◆ **PROBLEM TO WORK ON**
Can you render the data below as a Markdown table with the columns Row and Line, where each line gets a number and blank lines are left out?

◆ **ITEMS**
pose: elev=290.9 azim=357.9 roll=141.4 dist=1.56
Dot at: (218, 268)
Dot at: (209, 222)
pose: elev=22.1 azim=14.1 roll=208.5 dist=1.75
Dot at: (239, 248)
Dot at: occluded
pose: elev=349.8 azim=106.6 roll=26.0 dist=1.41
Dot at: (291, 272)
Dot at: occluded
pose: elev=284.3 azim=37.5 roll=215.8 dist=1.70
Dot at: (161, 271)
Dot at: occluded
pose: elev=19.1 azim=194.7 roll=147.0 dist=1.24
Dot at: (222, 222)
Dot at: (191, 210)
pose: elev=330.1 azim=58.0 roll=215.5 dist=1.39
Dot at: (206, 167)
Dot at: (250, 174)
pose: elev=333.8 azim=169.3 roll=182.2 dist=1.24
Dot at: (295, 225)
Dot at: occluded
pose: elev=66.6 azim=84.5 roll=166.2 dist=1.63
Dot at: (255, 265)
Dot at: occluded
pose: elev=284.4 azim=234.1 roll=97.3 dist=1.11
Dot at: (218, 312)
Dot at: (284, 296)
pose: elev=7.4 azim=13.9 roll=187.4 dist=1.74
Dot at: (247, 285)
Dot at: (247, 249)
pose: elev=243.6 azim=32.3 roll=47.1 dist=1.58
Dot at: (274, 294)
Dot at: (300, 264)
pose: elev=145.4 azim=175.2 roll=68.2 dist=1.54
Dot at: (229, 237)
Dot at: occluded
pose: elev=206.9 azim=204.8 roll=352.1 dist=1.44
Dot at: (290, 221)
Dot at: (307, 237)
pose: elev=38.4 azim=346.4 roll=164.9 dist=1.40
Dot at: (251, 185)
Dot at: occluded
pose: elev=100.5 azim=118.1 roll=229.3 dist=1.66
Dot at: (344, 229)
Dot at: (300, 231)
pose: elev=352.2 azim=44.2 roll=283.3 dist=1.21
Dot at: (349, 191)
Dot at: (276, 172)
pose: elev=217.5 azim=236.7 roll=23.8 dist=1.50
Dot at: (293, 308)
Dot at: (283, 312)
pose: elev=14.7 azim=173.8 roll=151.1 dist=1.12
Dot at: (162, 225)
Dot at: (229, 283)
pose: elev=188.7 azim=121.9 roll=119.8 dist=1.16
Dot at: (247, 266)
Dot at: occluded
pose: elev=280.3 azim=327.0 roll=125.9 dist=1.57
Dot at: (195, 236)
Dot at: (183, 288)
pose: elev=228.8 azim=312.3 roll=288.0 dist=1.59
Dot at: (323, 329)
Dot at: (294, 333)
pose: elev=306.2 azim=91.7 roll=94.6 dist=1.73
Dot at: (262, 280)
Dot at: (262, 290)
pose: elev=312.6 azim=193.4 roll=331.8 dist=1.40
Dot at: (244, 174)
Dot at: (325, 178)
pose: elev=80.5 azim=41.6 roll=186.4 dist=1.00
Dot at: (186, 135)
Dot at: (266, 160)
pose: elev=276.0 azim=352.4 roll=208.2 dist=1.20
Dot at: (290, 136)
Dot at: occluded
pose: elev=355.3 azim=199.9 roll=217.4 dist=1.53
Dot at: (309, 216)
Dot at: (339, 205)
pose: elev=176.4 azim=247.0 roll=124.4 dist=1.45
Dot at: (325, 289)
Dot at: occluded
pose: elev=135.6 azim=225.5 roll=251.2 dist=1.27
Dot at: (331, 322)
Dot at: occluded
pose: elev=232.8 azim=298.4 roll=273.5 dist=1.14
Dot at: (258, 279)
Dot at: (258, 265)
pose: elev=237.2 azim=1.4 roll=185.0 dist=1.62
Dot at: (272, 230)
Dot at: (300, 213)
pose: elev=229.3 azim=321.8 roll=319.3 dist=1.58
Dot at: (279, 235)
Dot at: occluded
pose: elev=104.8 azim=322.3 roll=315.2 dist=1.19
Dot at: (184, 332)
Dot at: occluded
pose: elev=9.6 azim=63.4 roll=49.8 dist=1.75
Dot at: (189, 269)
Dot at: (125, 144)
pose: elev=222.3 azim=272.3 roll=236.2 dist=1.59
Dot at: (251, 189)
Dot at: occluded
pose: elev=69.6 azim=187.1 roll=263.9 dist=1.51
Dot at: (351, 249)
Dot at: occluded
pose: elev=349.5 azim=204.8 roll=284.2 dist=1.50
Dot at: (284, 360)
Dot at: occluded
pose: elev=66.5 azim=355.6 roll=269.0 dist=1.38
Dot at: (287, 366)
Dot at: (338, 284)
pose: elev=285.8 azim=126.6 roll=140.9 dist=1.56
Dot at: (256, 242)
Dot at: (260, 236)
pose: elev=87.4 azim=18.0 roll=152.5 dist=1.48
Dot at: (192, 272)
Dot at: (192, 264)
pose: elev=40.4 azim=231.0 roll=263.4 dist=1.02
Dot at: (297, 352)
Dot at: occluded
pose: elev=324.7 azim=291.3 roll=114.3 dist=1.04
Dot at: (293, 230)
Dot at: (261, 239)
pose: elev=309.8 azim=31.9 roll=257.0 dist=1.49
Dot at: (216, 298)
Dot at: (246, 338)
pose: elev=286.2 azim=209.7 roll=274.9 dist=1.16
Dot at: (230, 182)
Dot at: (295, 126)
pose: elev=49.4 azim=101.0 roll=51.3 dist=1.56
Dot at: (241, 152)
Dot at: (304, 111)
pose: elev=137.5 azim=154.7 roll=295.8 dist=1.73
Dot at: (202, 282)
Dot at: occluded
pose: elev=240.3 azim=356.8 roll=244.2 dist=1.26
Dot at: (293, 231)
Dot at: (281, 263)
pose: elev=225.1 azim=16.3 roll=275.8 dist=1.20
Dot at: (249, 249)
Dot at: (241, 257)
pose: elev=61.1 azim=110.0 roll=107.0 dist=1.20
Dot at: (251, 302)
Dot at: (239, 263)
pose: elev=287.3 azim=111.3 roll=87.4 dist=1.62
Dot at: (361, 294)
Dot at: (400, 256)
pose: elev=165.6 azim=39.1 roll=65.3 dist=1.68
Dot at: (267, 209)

◆ **OUTPUT FOR THIS EXERCISE**
| Row | Line |
|---|---|
| 1 | pose: elev=290.9 azim=357.9 roll=141.4 dist=1.56 |
| 2 | Dot at: (218, 268) |
| 3 | Dot at: (209, 222) |
| 4 | pose: elev=22.1 azim=14.1 roll=208.5 dist=1.75 |
| 5 | Dot at: (239, 248) |
| 6 | Dot at: occluded |
| 7 | pose: elev=349.8 azim=106.6 roll=26.0 dist=1.41 |
| 8 | Dot at: (291, 272) |
| 9 | Dot at: occluded |
| 10 | pose: elev=284.3 azim=37.5 roll=215.8 dist=1.70 |
| 11 | Dot at: (161, 271) |
| 12 | Dot at: occluded |
| 13 | pose: elev=19.1 azim=194.7 roll=147.0 dist=1.24 |
| 14 | Dot at: (222, 222) |
| 15 | Dot at: (191, 210) |
| 16 | pose: elev=330.1 azim=58.0 roll=215.5 dist=1.39 |
| 17 | Dot at: (206, 167) |
| 18 | Dot at: (250, 174) |
| 19 | pose: elev=333.8 azim=169.3 roll=182.2 dist=1.24 |
| 20 | Dot at: (295, 225) |
| 21 | Dot at: occluded |
| 22 | pose: elev=66.6 azim=84.5 roll=166.2 dist=1.63 |
| 23 | Dot at: (255, 265) |
| 24 | Dot at: occluded |
| 25 | pose: elev=284.4 azim=234.1 roll=97.3 dist=1.11 |
| 26 | Dot at: (218, 312) |
| 27 | Dot at: (284, 296) |
| 28 | pose: elev=7.4 azim=13.9 roll=187.4 dist=1.74 |
| 29 | Dot at: (247, 285) |
| 30 | Dot at: (247, 249) |
| 31 | pose: elev=243.6 azim=32.3 roll=47.1 dist=1.58 |
| 32 | Dot at: (274, 294) |
| 33 | Dot at: (300, 264) |
| 34 | pose: elev=145.4 azim=175.2 roll=68.2 dist=1.54 |
| 35 | Dot at: (229, 237) |
| 36 | Dot at: occluded |
| 37 | pose: elev=206.9 azim=204.8 roll=352.1 dist=1.44 |
| 38 | Dot at: (290, 221) |
| 39 | Dot at: (307, 237) |
| 40 | pose: elev=38.4 azim=346.4 roll=164.9 dist=1.40 |
| 41 | Dot at: (251, 185) |
| 42 | Dot at: occluded |
| 43 | pose: elev=100.5 azim=118.1 roll=229.3 dist=1.66 |
| 44 | Dot at: (344, 229) |
| 45 | Dot at: (300, 231) |
| 46 | pose: elev=352.2 azim=44.2 roll=283.3 dist=1.21 |
| 47 | Dot at: (349, 191) |
| 48 | Dot at: (276, 172) |
| 49 | pose: elev=217.5 azim=236.7 roll=23.8 dist=1.50 |
| 50 | Dot at: (293, 308) |
| 51 | Dot at: (283, 312) |
| 52 | pose: elev=14.7 azim=173.8 roll=151.1 dist=1.12 |
| 53 | Dot at: (162, 225) |
| 54 | Dot at: (229, 283) |
| 55 | pose: elev=188.7 azim=121.9 roll=119.8 dist=1.16 |
| 56 | Dot at: (247, 266) |
| 57 | Dot at: occluded |
| 58 | pose: elev=280.3 azim=327.0 roll=125.9 dist=1.57 |
| 59 | Dot at: (195, 236) |
| 60 | Dot at: (183, 288) |
| 61 | pose: elev=228.8 azim=312.3 roll=288.0 dist=1.59 |
| 62 | Dot at: (323, 329) |
| 63 | Dot at: (294, 333) |
| 64 | pose: elev=306.2 azim=91.7 roll=94.6 dist=1.73 |
| 65 | Dot at: (262, 280) |
| 66 | Dot at: (262, 290) |
| 67 | pose: elev=312.6 azim=193.4 roll=331.8 dist=1.40 |
| 68 | Dot at: (244, 174) |
| 69 | Dot at: (325, 178) |
| 70 | pose: elev=80.5 azim=41.6 roll=186.4 dist=1.00 |
| 71 | Dot at: (186, 135) |
| 72 | Dot at: (266, 160) |
| 73 | pose: elev=276.0 azim=352.4 roll=208.2 dist=1.20 |
| 74 | Dot at: (290, 136) |
| 75 | Dot at: occluded |
| 76 | pose: elev=355.3 azim=199.9 roll=217.4 dist=1.53 |
| 77 | Dot at: (309, 216) |
| 78 | Dot at: (339, 205) |
| 79 | pose: elev=176.4 azim=247.0 roll=124.4 dist=1.45 |
| 80 | Dot at: (325, 289) |
| 81 | Dot at: occluded |
| 82 | pose: elev=135.6 azim=225.5 roll=251.2 dist=1.27 |
| 83 | Dot at: (331, 322) |
| 84 | Dot at: occluded |
| 85 | pose: elev=232.8 azim=298.4 roll=273.5 dist=1.14 |
| 86 | Dot at: (258, 279) |
| 87 | Dot at: (258, 265) |
| 88 | pose: elev=237.2 azim=1.4 roll=185.0 dist=1.62 |
| 89 | Dot at: (272, 230) |
| 90 | Dot at: (300, 213) |
| 91 | pose: elev=229.3 azim=321.8 roll=319.3 dist=1.58 |
| 92 | Dot at: (279, 235) |
| 93 | Dot at: occluded |
| 94 | pose: elev=104.8 azim=322.3 roll=315.2 dist=1.19 |
| 95 | Dot at: (184, 332) |
| 96 | Dot at: occluded |
| 97 | pose: elev=9.6 azim=63.4 roll=49.8 dist=1.75 |
| 98 | Dot at: (189, 269) |
| 99 | Dot at: (125, 144) |
| 100 | pose: elev=222.3 azim=272.3 roll=236.2 dist=1.59 |
| 101 | Dot at: (251, 189) |
| 102 | Dot at: occluded |
| 103 | pose: elev=69.6 azim=187.1 roll=263.9 dist=1.51 |
| 104 | Dot at: (351, 249) |
| 105 | Dot at: occluded |
| 106 | pose: elev=349.5 azim=204.8 roll=284.2 dist=1.50 |
| 107 | Dot at: (284, 360) |
| 108 | Dot at: occluded |
| 109 | pose: elev=66.5 azim=355.6 roll=269.0 dist=1.38 |
| 110 | Dot at: (287, 366) |
| 111 | Dot at: (338, 284) |
| 112 | pose: elev=285.8 azim=126.6 roll=140.9 dist=1.56 |
| 113 | Dot at: (256, 242) |
| 114 | Dot at: (260, 236) |
| 115 | pose: elev=87.4 azim=18.0 roll=152.5 dist=1.48 |
| 116 | Dot at: (192, 272) |
| 117 | Dot at: (192, 264) |
| 118 | pose: elev=40.4 azim=231.0 roll=263.4 dist=1.02 |
| 119 | Dot at: (297, 352) |
| 120 | Dot at: occluded |
| 121 | pose: elev=324.7 azim=291.3 roll=114.3 dist=1.04 |
| 122 | Dot at: (293, 230) |
| 123 | Dot at: (261, 239) |
| 124 | pose: elev=309.8 azim=31.9 roll=257.0 dist=1.49 |
| 125 | Dot at: (216, 298) |
| 126 | Dot at: (246, 338) |
| 127 | pose: elev=286.2 azim=209.7 roll=274.9 dist=1.16 |
| 128 | Dot at: (230, 182) |
| 129 | Dot at: (295, 126) |
| 130 | pose: elev=49.4 azim=101.0 roll=51.3 dist=1.56 |
| 131 | Dot at: (241, 152) |
| 132 | Dot at: (304, 111) |
| 133 | pose: elev=137.5 azim=154.7 roll=295.8 dist=1.73 |
| 134 | Dot at: (202, 282) |
| 135 | Dot at: occluded |
| 136 | pose: elev=240.3 azim=356.8 roll=244.2 dist=1.26 |
| 137 | Dot at: (293, 231) |
| 138 | Dot at: (281, 263) |
| 139 | pose: elev=225.1 azim=16.3 roll=275.8 dist=1.20 |
| 140 | Dot at: (249, 249) |
| 141 | Dot at: (241, 257) |
| 142 | pose: elev=61.1 azim=110.0 roll=107.0 dist=1.20 |
| 143 | Dot at: (251, 302) |
| 144 | Dot at: (239, 263) |
| 145 | pose: elev=287.3 azim=111.3 roll=87.4 dist=1.62 |
| 146 | Dot at: (361, 294) |
| 147 | Dot at: (400, 256) |
| 148 | pose: elev=165.6 azim=39.1 roll=65.3 dist=1.68 |
| 149 | Dot at: (267, 209) |